CPCB reduces gap between W2E plants and residential areas

NEW DELHI: The Central Pollution Control Board has closed the recommended gap between waste-to-energy incineration power plants and residential areas from the 300-500 metres specified in the solid-waste management manual of the centre’s Swachh Bharat Mission to 30-100 metres in its draft guidelines. This has upset experts and alarmed citizens about the possible impact of pollution and toxic residues.

Scarcity of land for buffer zones led CPCB to reconsider the current norms. “Giving the buffer zone area around the core facility will be a challenge as land is not available and mostly encroachment has taken place in many places around landfill sites,” says the guideline document, adding, “…in most towns no land is available for treating solid waste, neither as landfill sites nor for disposal through other techniques…” Ironically, the same document cites the examples of countries like China, which prescribes a 300-metre buffer, and Malaysia, 350 metres.

The Swachh Bharat norms prescribed not only a larger buffer area, but also required waste-to-energy plants to be located in zones earmarked for medium and heavy industries as well as the presence of a functional landfill to accommodate incineration residues.

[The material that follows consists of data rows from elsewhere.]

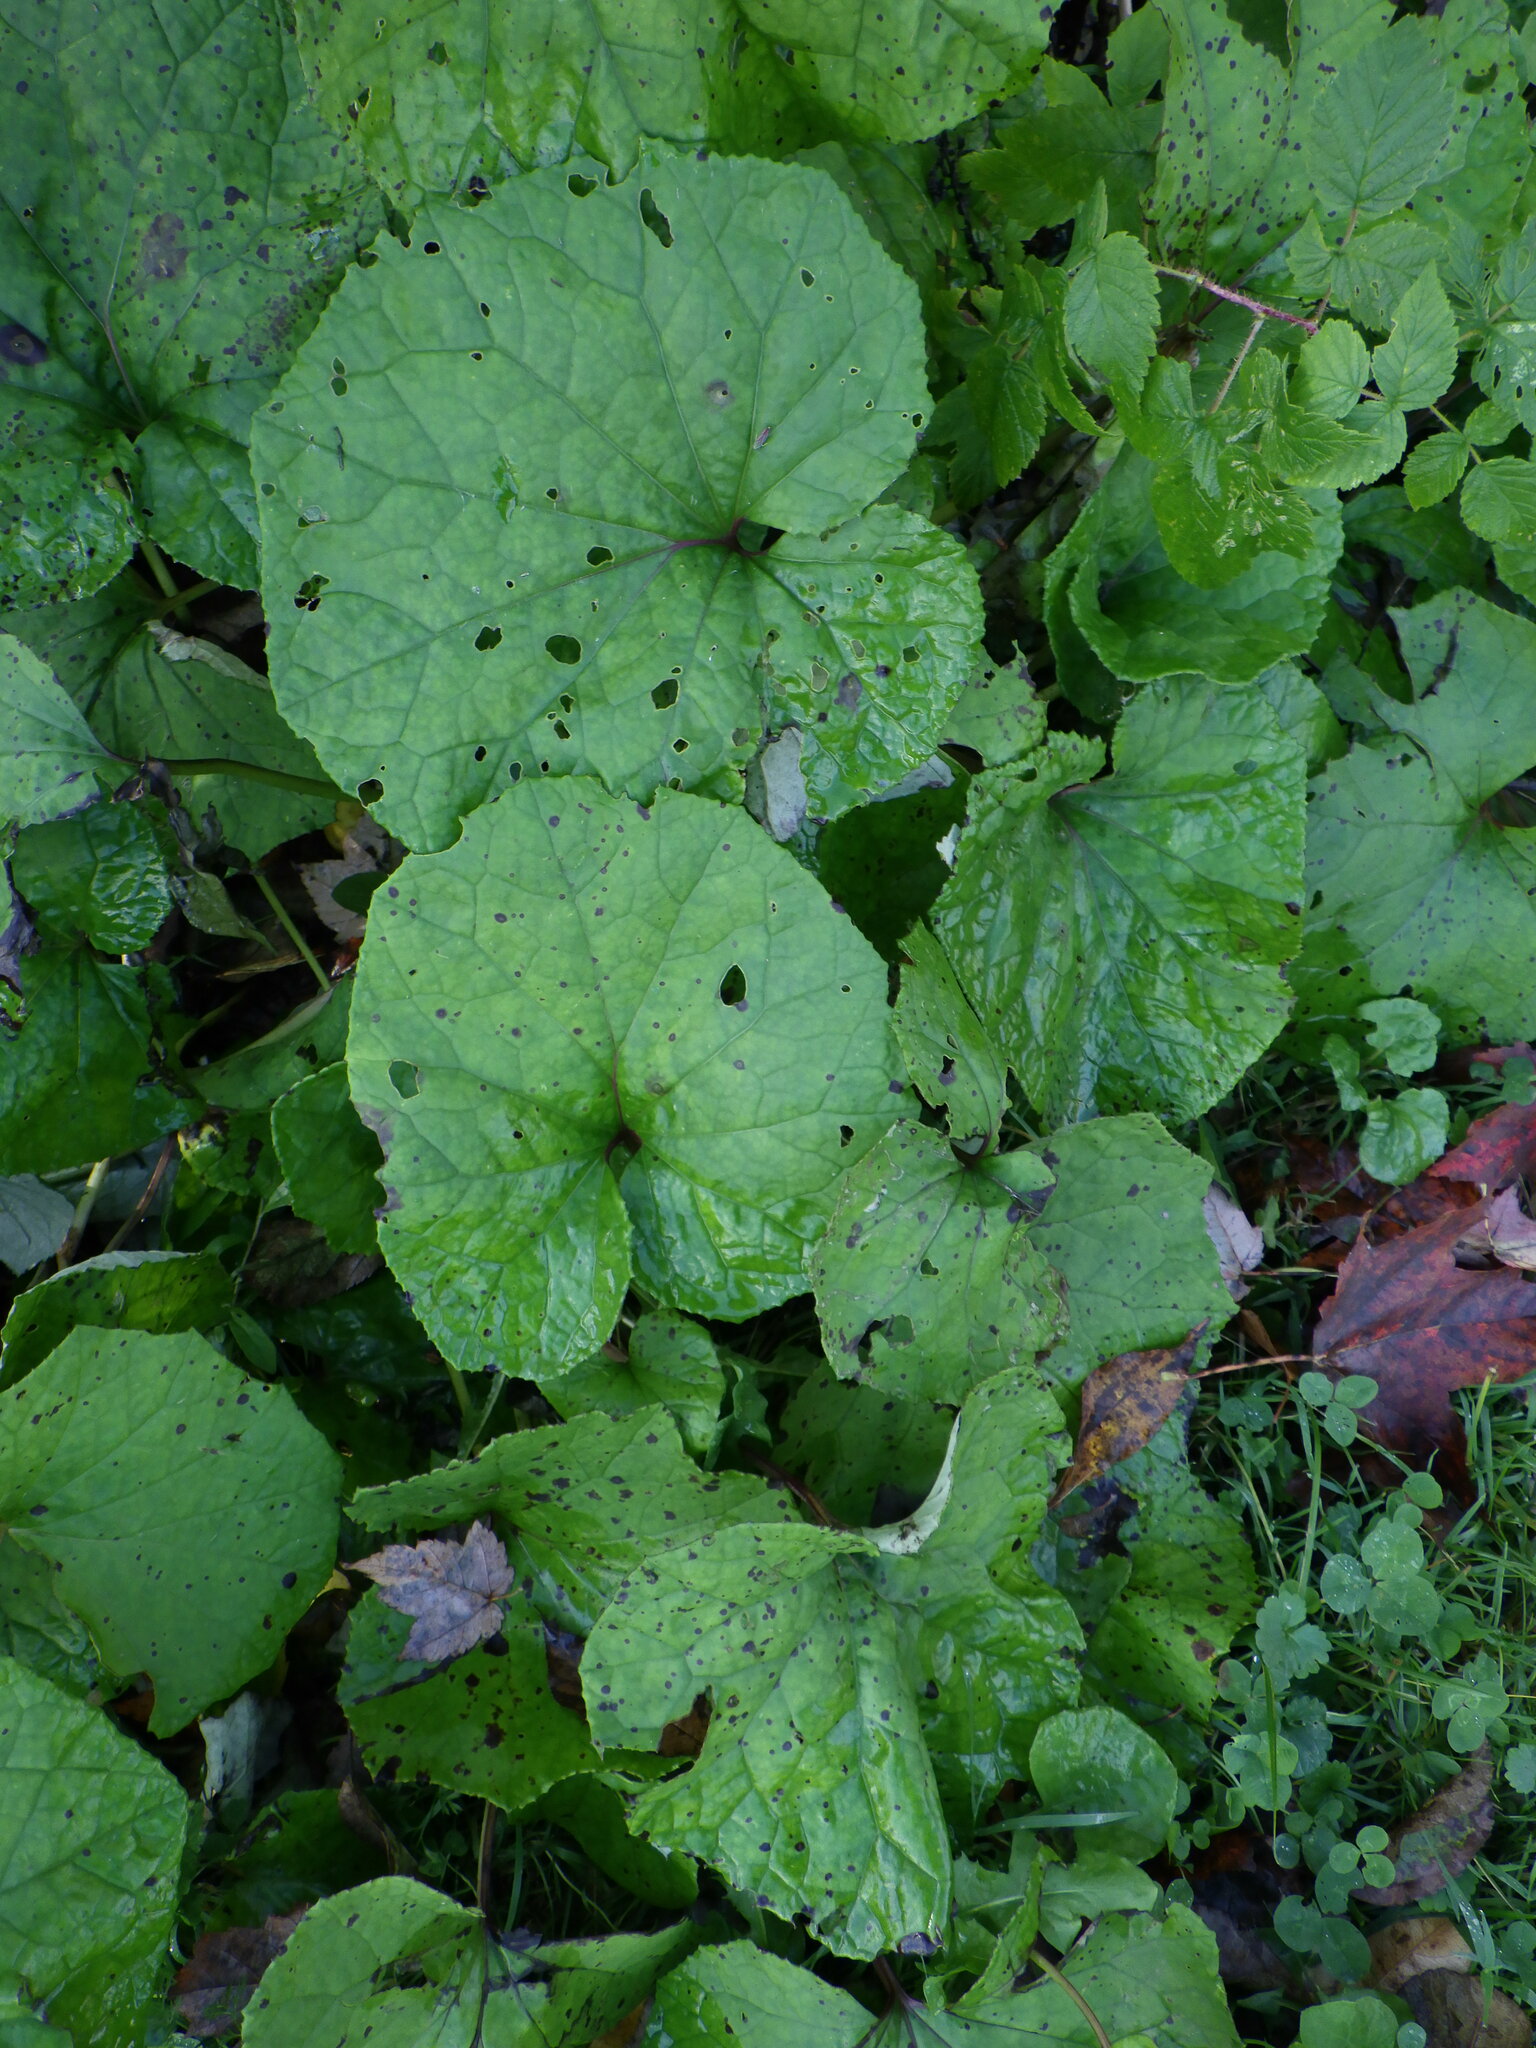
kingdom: Plantae
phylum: Tracheophyta
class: Magnoliopsida
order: Asterales
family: Asteraceae
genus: Tussilago
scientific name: Tussilago farfara
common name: Coltsfoot
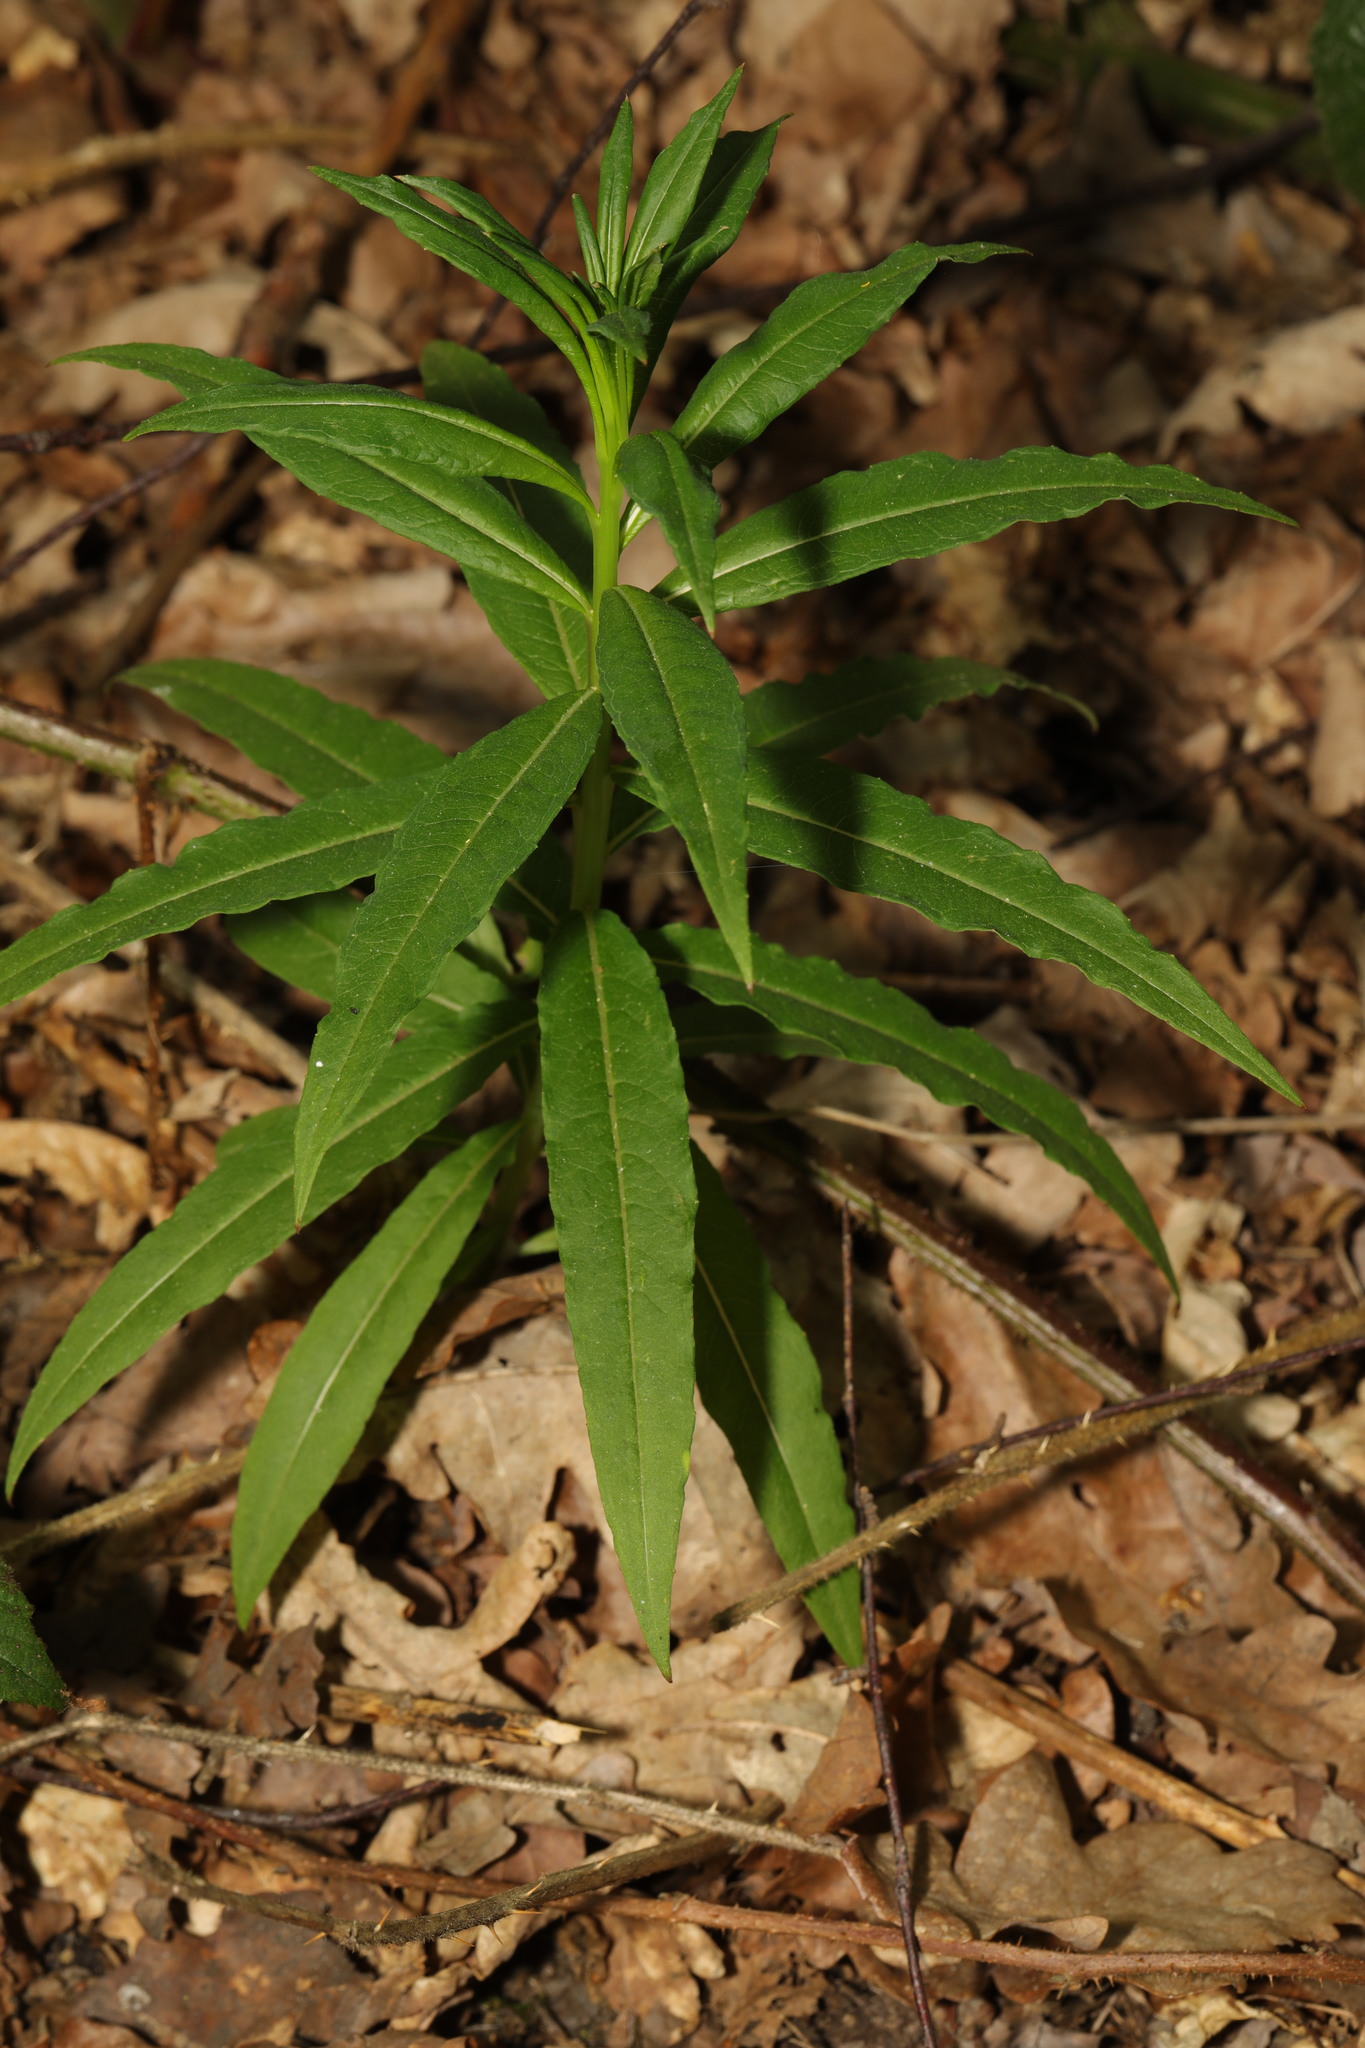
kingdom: Plantae
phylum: Tracheophyta
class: Magnoliopsida
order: Myrtales
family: Onagraceae
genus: Chamaenerion
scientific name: Chamaenerion angustifolium
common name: Fireweed
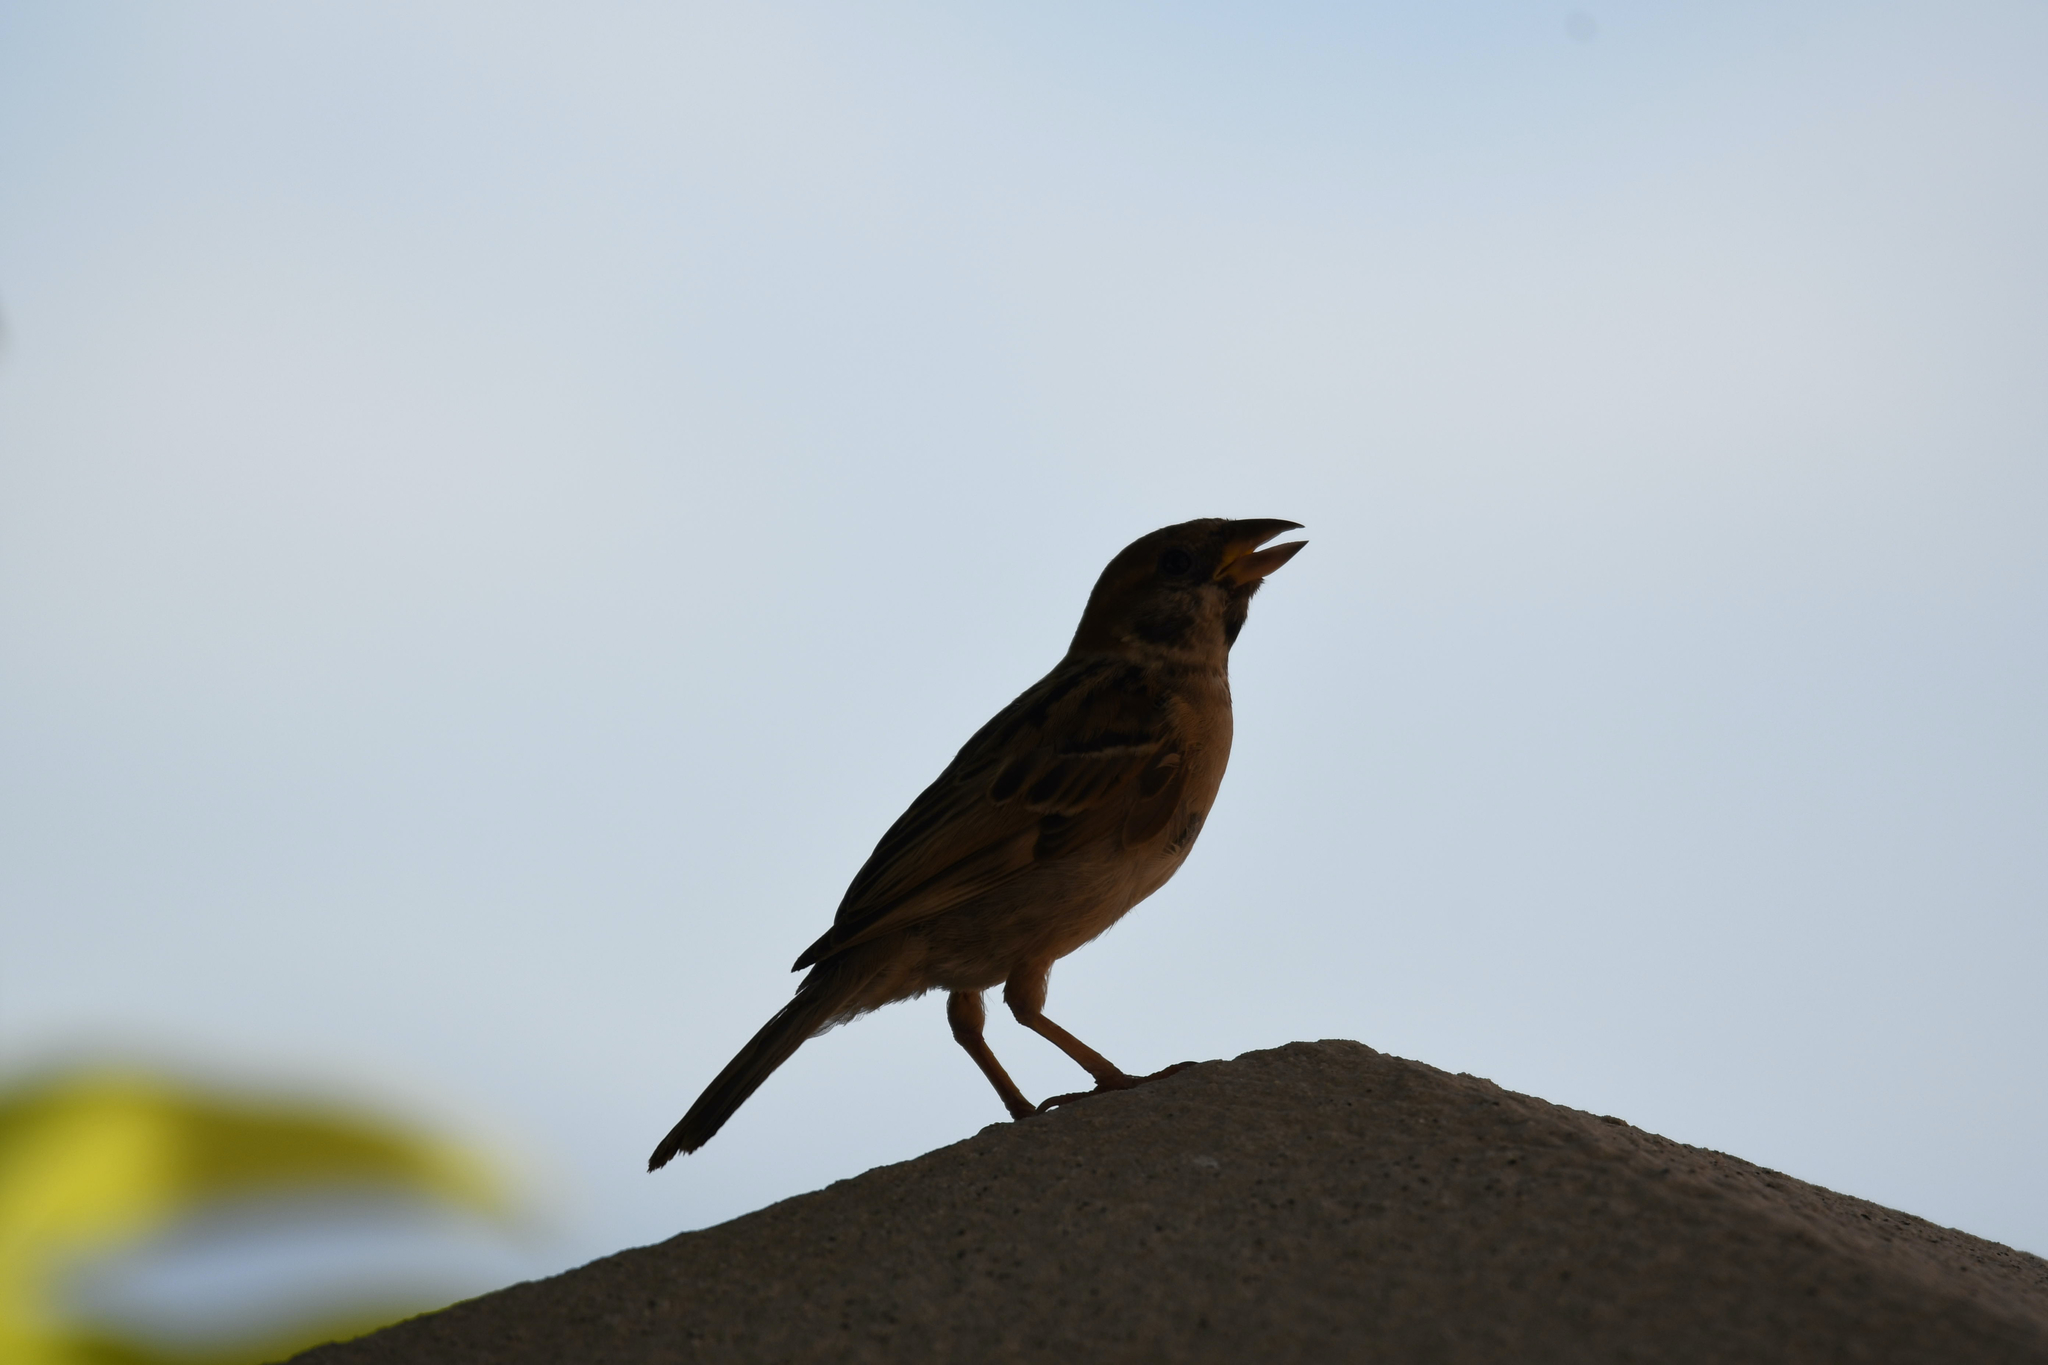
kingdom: Animalia
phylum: Chordata
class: Aves
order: Passeriformes
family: Passeridae
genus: Passer
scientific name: Passer montanus
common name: Eurasian tree sparrow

CPCB’s document hints at the future when it refers to the Okhla waste to energy plant, which has been embroiled in a legal battle for nearly a decade now. It says that facilities like these, where there is no land available for a buffer zone, should adopt “technological interventions”. “Selection criteria,” the guidelines state, “are determined according to the specific technology requirements.”

“If these guidelines are finalised we will see a mushrooming of waste-to-energy plants,” said Swati Sambyal, programme officer, environmental governance (municipal solid waste), Centre for Science and Environment.

Sambyal pointed out that incineration is not suited to India where 60% of the waste generated is organic. Explaining that there also exists the problem of waste segregation at source, she suggested instead a focus on composting and biogas generation in a decentralised manner.

Experts are also dismayed that the CPCB document lists “incineration” as a waste management process. They have long held that while waste management can be viably done through processes such as refuse derived fuel (RDF), composting and landfilling, incineration is not a legitimate method, leading as it does to pollution and toxic residues.

Meanwhile, residents of Sukhdev Vihar, in the proximity of which a waste-to-energy plant has come up, are aghast by the new norms. “We have decided to move the Supreme Court. The public health aspect is being completely ignored,” said Ranjit Devraj, a resident. NGT which heard the residents’ earlier petition on the plant causing air pollution, recently allowed the power plant to function with certain conditions after imposing an environmental compensation.